DATA TO EXAMINE
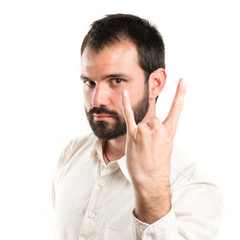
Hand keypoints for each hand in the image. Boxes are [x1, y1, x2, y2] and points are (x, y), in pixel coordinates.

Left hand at [121, 78, 185, 222]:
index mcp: (169, 131)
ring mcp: (145, 130)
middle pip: (152, 118)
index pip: (177, 108)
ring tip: (142, 147)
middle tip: (149, 146)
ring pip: (142, 123)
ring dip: (141, 133)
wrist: (151, 180)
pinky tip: (125, 94)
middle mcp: (158, 128)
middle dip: (150, 130)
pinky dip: (126, 104)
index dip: (180, 93)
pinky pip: (129, 116)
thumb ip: (161, 131)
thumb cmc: (158, 165)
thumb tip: (151, 122)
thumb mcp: (166, 146)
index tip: (182, 80)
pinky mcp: (133, 134)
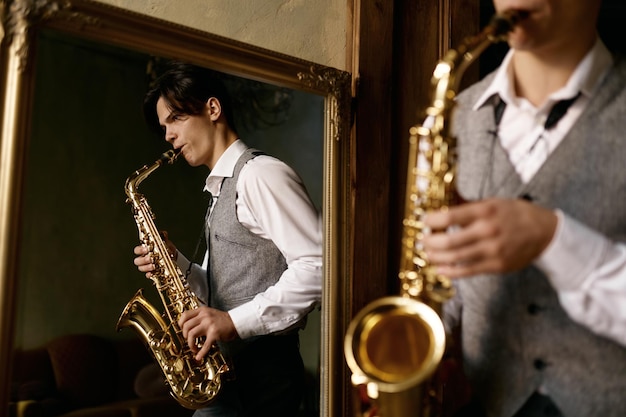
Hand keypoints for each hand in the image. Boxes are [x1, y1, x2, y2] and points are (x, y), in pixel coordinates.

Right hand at [132, 231, 176, 277]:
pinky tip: (152, 273)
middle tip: (150, 258)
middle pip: (137, 261)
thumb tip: (164, 233)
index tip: (146, 249)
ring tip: (153, 266)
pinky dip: (149, 274)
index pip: (137, 250)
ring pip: (141, 268)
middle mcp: (144, 258)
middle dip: (142, 260)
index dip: (139, 250)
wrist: (174, 257)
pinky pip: (148, 275)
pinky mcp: (152, 273)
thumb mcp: (166, 242)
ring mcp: (147, 266)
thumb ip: (164, 237)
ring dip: (146, 267)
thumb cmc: (167, 249)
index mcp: (145, 250)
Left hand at [178, 307, 238, 360]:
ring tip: (194, 348)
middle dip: (185, 336)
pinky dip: (201, 352)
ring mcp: (209, 324)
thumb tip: (187, 326)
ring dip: (190, 344)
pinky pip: (205, 345)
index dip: (181, 324)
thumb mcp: (210, 313)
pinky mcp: (214, 333)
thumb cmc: (223, 320)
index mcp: (202, 311)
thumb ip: (200, 317)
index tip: (183, 330)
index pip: (185, 315)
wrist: (236, 322)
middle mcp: (204, 316)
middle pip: (186, 326)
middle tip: (189, 340)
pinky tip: (199, 356)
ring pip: (191, 334)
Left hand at [422, 198, 556, 277]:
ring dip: (436, 257)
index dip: (431, 221)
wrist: (545, 232)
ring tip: (428, 253)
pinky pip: (467, 271)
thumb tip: (441, 216)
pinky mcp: (496, 266)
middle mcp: (488, 231)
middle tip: (423, 240)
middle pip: (448, 241)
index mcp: (485, 211)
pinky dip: (449, 271)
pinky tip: (440, 268)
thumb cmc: (515, 214)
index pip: (449, 217)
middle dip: (430, 242)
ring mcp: (492, 250)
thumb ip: (469, 210)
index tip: (425, 222)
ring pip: (455, 258)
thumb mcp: (493, 203)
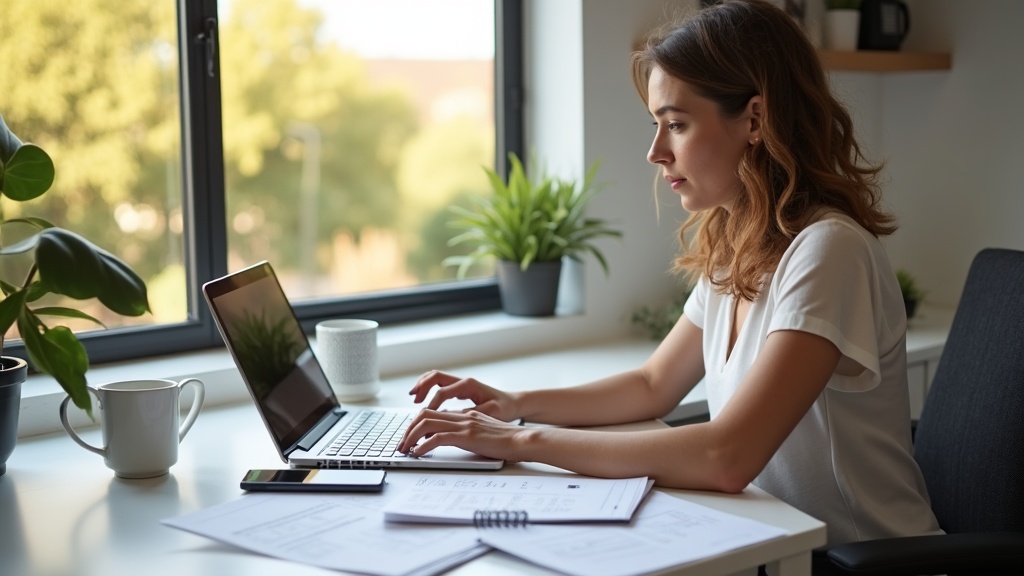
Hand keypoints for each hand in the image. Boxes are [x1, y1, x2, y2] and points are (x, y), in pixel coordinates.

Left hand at [397, 409, 527, 460]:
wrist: (522, 440)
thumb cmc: (507, 441)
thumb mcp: (484, 433)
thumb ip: (468, 433)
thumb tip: (452, 440)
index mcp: (466, 415)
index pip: (434, 413)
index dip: (417, 424)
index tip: (410, 437)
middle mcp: (462, 416)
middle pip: (424, 415)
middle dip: (408, 429)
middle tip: (401, 444)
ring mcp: (464, 425)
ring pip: (426, 423)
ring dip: (410, 436)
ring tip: (404, 449)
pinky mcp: (466, 436)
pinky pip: (437, 438)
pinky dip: (423, 446)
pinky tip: (418, 454)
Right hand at [408, 370, 519, 421]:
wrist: (513, 403)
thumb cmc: (504, 408)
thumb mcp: (491, 412)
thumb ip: (472, 414)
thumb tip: (454, 418)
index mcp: (469, 386)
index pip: (443, 392)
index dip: (432, 404)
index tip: (424, 416)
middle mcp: (463, 381)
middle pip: (435, 377)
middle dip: (422, 387)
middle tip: (414, 400)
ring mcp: (461, 383)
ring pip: (435, 377)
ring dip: (423, 385)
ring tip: (414, 398)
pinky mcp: (460, 389)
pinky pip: (439, 384)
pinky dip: (429, 389)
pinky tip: (424, 400)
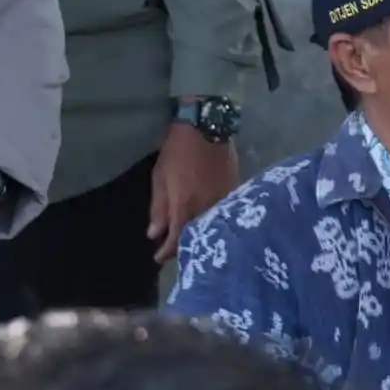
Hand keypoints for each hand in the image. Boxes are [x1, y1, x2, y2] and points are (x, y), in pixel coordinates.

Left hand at [148, 120, 240, 256]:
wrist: (208, 131)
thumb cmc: (178, 152)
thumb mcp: (160, 178)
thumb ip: (158, 207)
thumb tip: (154, 234)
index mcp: (184, 206)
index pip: (176, 238)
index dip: (166, 251)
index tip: (158, 258)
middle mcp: (206, 211)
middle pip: (196, 237)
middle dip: (183, 247)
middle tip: (172, 252)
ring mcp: (223, 205)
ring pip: (211, 229)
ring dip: (199, 236)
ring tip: (189, 241)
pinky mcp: (234, 197)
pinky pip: (223, 218)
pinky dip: (213, 225)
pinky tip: (207, 226)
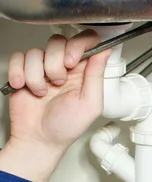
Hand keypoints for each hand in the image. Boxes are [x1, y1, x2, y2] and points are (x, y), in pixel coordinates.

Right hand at [0, 30, 110, 181]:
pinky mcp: (24, 72)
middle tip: (58, 82)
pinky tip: (25, 87)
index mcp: (84, 72)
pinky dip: (19, 73)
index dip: (78, 44)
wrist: (39, 140)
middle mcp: (64, 67)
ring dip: (37, 74)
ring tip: (42, 93)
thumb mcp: (90, 105)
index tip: (72, 62)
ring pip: (36, 51)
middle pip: (58, 42)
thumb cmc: (66, 128)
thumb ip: (97, 76)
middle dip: (55, 63)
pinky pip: (18, 58)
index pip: (86, 41)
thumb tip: (105, 51)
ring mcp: (43, 69)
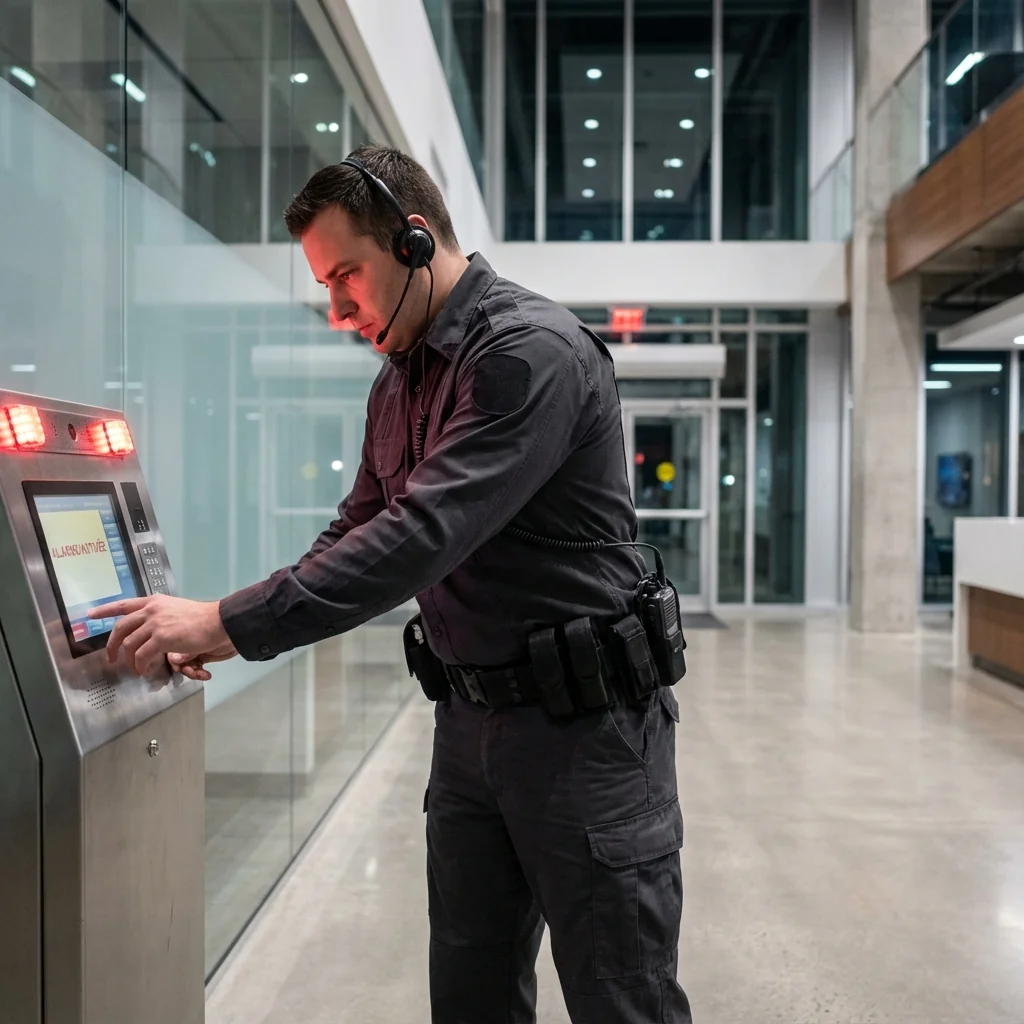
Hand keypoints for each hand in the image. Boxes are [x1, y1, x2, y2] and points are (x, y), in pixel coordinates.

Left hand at [88, 595, 231, 678]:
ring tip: (135, 669)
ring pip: (128, 644)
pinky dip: (140, 665)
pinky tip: (144, 670)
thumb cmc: (201, 618)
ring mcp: (154, 623)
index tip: (90, 615)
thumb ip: (160, 617)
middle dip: (112, 645)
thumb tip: (151, 633)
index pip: (123, 604)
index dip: (105, 610)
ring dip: (129, 660)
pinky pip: (141, 655)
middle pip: (121, 628)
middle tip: (112, 657)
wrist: (217, 621)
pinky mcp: (161, 638)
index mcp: (154, 602)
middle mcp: (151, 610)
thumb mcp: (176, 609)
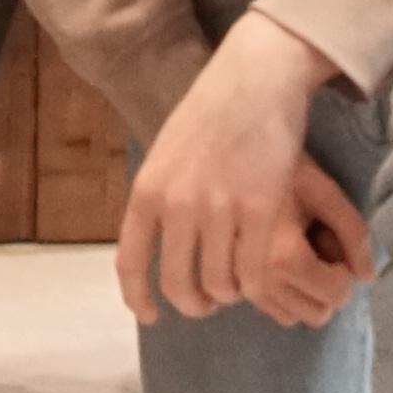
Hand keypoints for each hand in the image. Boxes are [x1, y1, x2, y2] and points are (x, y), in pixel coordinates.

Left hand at [117, 19, 371, 328]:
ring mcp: (219, 209)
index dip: (137, 297)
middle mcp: (178, 205)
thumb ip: (161, 195)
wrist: (256, 77)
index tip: (149, 315)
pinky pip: (254, 273)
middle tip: (208, 304)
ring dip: (229, 294)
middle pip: (179, 284)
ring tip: (238, 286)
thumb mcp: (168, 152)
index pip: (131, 262)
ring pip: (220, 284)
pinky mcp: (261, 210)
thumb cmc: (213, 109)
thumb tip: (160, 237)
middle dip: (194, 304)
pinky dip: (257, 287)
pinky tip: (260, 282)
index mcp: (148, 190)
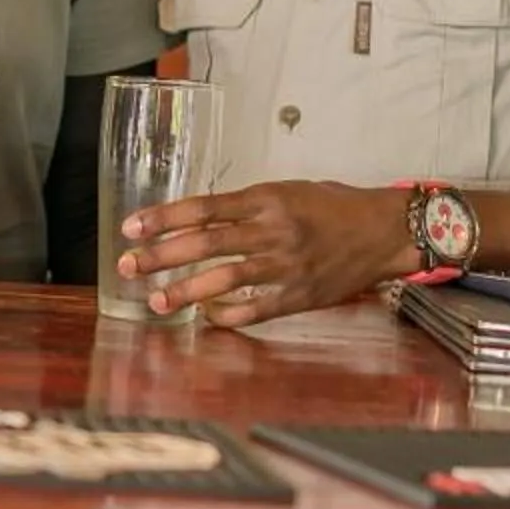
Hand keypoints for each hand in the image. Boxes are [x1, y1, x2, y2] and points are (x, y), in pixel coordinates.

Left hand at [115, 181, 411, 328]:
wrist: (383, 231)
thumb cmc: (333, 206)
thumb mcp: (287, 191)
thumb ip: (246, 207)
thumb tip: (200, 221)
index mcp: (267, 199)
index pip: (203, 208)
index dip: (163, 218)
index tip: (131, 227)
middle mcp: (273, 231)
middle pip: (205, 243)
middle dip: (160, 255)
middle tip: (127, 265)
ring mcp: (286, 267)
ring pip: (225, 279)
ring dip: (185, 291)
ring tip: (156, 300)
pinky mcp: (299, 296)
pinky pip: (255, 309)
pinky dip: (227, 315)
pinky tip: (206, 317)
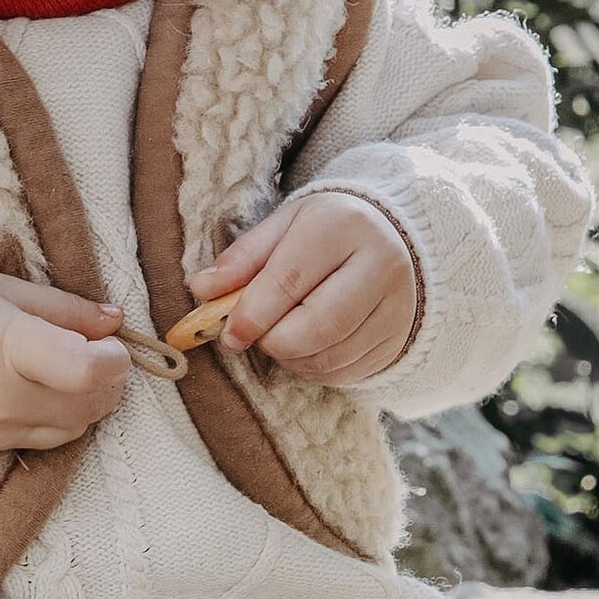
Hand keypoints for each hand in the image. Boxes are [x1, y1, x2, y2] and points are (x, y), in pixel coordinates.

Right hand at [0, 268, 130, 451]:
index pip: (88, 371)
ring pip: (77, 427)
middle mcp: (10, 397)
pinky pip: (49, 439)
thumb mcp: (2, 290)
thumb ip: (65, 309)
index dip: (114, 358)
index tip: (109, 341)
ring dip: (91, 401)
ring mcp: (1, 427)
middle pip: (93, 403)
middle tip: (99, 351)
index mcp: (14, 348)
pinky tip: (48, 390)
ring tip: (75, 369)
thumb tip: (114, 320)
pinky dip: (64, 417)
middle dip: (111, 378)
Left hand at [185, 192, 418, 383]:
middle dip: (273, 341)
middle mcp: (380, 264)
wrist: (393, 238)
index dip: (251, 314)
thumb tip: (201, 290)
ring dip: (291, 359)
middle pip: (318, 326)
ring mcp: (396, 306)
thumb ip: (242, 258)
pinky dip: (313, 370)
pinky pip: (346, 372)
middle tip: (255, 336)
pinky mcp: (398, 338)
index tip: (228, 333)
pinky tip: (305, 349)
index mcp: (342, 226)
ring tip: (279, 337)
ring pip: (331, 355)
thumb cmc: (326, 233)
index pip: (289, 281)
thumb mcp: (284, 227)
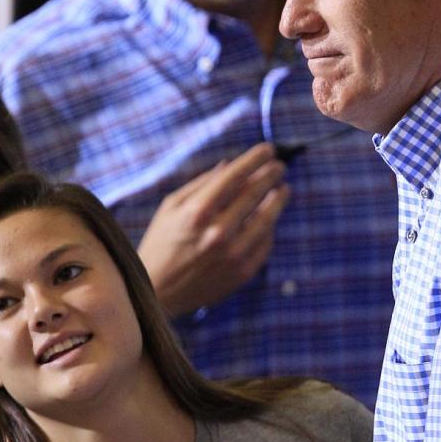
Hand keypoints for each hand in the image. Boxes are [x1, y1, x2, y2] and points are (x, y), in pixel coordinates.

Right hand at [139, 143, 289, 316]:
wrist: (158, 291)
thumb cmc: (161, 243)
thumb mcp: (171, 207)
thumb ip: (201, 184)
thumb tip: (229, 165)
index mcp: (198, 211)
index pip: (235, 176)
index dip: (255, 159)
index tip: (268, 149)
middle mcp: (218, 232)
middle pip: (255, 194)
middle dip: (270, 175)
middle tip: (279, 166)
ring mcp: (234, 254)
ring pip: (267, 220)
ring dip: (278, 201)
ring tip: (282, 190)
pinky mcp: (243, 272)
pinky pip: (265, 244)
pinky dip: (269, 229)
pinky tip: (269, 220)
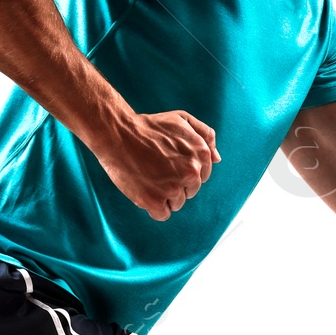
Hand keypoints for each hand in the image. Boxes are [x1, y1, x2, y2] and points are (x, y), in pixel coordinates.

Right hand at [95, 109, 219, 220]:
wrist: (118, 134)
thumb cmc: (149, 126)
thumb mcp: (182, 119)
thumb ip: (205, 136)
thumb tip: (217, 159)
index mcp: (201, 154)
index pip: (201, 177)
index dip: (183, 172)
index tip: (168, 163)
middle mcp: (191, 172)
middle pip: (190, 192)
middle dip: (175, 184)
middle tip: (156, 169)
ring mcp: (173, 188)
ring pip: (176, 204)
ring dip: (163, 196)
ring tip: (149, 177)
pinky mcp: (155, 201)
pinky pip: (162, 215)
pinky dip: (153, 207)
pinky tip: (144, 191)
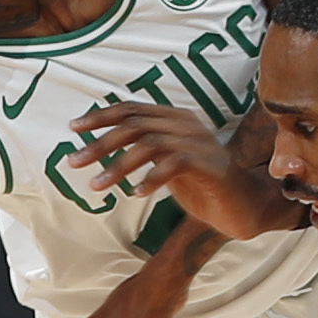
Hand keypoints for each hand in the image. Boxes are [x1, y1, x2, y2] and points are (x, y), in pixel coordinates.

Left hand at [65, 101, 286, 236]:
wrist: (243, 208)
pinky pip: (174, 163)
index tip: (74, 129)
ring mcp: (200, 143)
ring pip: (149, 143)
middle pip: (135, 124)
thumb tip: (103, 146)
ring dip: (118, 165)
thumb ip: (145, 150)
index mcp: (176, 119)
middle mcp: (187, 125)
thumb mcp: (167, 163)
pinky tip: (136, 193)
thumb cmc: (202, 187)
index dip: (101, 116)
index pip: (132, 109)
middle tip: (74, 162)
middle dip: (100, 143)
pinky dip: (151, 178)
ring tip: (97, 186)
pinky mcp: (210, 165)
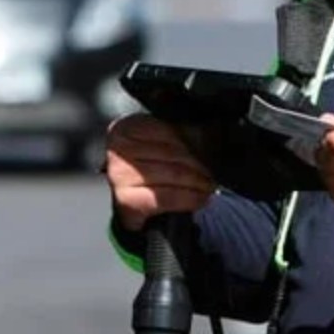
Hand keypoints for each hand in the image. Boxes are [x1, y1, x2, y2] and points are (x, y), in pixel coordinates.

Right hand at [104, 114, 215, 231]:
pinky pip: (168, 197)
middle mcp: (118, 150)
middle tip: (215, 171)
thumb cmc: (145, 170)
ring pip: (174, 174)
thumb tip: (209, 133)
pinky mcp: (126, 199)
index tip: (211, 149)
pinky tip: (202, 199)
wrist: (127, 206)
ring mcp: (120, 175)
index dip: (194, 140)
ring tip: (211, 185)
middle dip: (200, 163)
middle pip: (173, 153)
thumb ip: (177, 134)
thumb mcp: (156, 144)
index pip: (168, 130)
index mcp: (125, 128)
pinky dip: (190, 198)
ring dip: (199, 181)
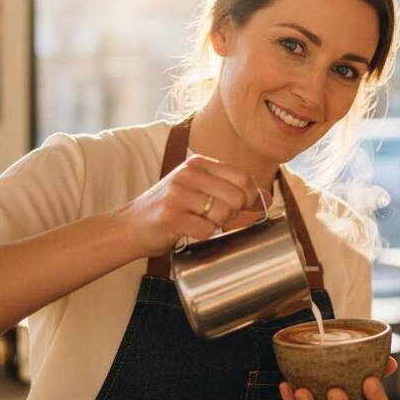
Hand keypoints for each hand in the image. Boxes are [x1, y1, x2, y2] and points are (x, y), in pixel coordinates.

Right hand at [114, 154, 270, 257]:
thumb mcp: (199, 190)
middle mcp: (188, 174)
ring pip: (223, 213)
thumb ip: (230, 190)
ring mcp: (178, 194)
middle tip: (220, 221)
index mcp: (198, 163)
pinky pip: (206, 230)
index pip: (242, 176)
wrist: (130, 226)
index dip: (250, 197)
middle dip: (235, 214)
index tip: (243, 208)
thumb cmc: (171, 209)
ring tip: (204, 225)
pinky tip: (192, 232)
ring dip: (220, 225)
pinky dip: (205, 236)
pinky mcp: (171, 217)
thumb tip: (268, 197)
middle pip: (236, 196)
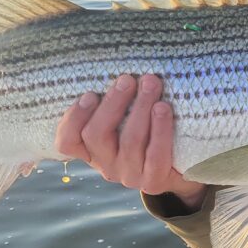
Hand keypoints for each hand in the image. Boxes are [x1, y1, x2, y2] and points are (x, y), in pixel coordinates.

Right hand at [54, 74, 206, 208]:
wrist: (180, 170)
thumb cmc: (148, 135)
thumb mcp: (125, 123)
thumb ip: (115, 105)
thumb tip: (117, 67)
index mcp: (92, 151)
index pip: (67, 142)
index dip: (74, 119)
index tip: (90, 94)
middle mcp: (107, 166)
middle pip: (97, 136)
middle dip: (113, 103)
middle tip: (127, 78)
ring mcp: (129, 175)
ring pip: (129, 141)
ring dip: (140, 108)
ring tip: (151, 84)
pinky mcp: (154, 180)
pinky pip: (155, 154)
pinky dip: (160, 129)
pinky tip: (163, 108)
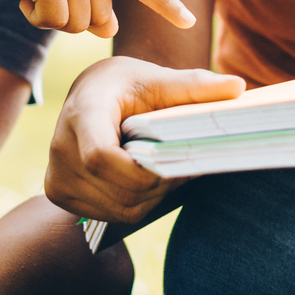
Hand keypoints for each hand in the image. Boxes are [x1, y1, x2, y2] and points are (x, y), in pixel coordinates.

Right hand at [44, 55, 244, 221]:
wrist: (91, 94)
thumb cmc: (126, 85)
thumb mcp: (158, 79)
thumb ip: (194, 87)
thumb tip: (238, 88)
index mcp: (82, 112)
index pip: (101, 158)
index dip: (140, 170)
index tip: (171, 158)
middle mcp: (60, 147)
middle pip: (117, 189)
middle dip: (159, 184)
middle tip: (182, 163)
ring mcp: (57, 175)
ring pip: (118, 208)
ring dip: (152, 197)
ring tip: (164, 169)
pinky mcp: (59, 193)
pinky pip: (110, 214)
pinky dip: (136, 203)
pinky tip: (144, 180)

EXERCISE GOAL
Only one part of the listing is wanted: the lines from the one containing "pinky tip: (440, 268)" through the one containing "thumb mcp: (484, 433)", both included. Please transcribe it exactly, leaving out the pictures.

ANSWER BOX
pinky tip: (440, 268)
thumb cmc: (515, 214)
index pip: (449, 217)
middle dip: (430, 242)
ring mcp: (492, 250)
thumb ip: (469, 210)
index tip: (425, 222)
ring pip: (455, 258)
thumb mcp: (493, 203)
Hand keypoints for each hand in the image. Boxes are [x1, y1, x2, y2] and points are (x, y), in pixel coordinates.

Left hand at [397, 409, 527, 460]:
wrist: (522, 440)
thumb cmc: (507, 441)
thumb mcp: (484, 433)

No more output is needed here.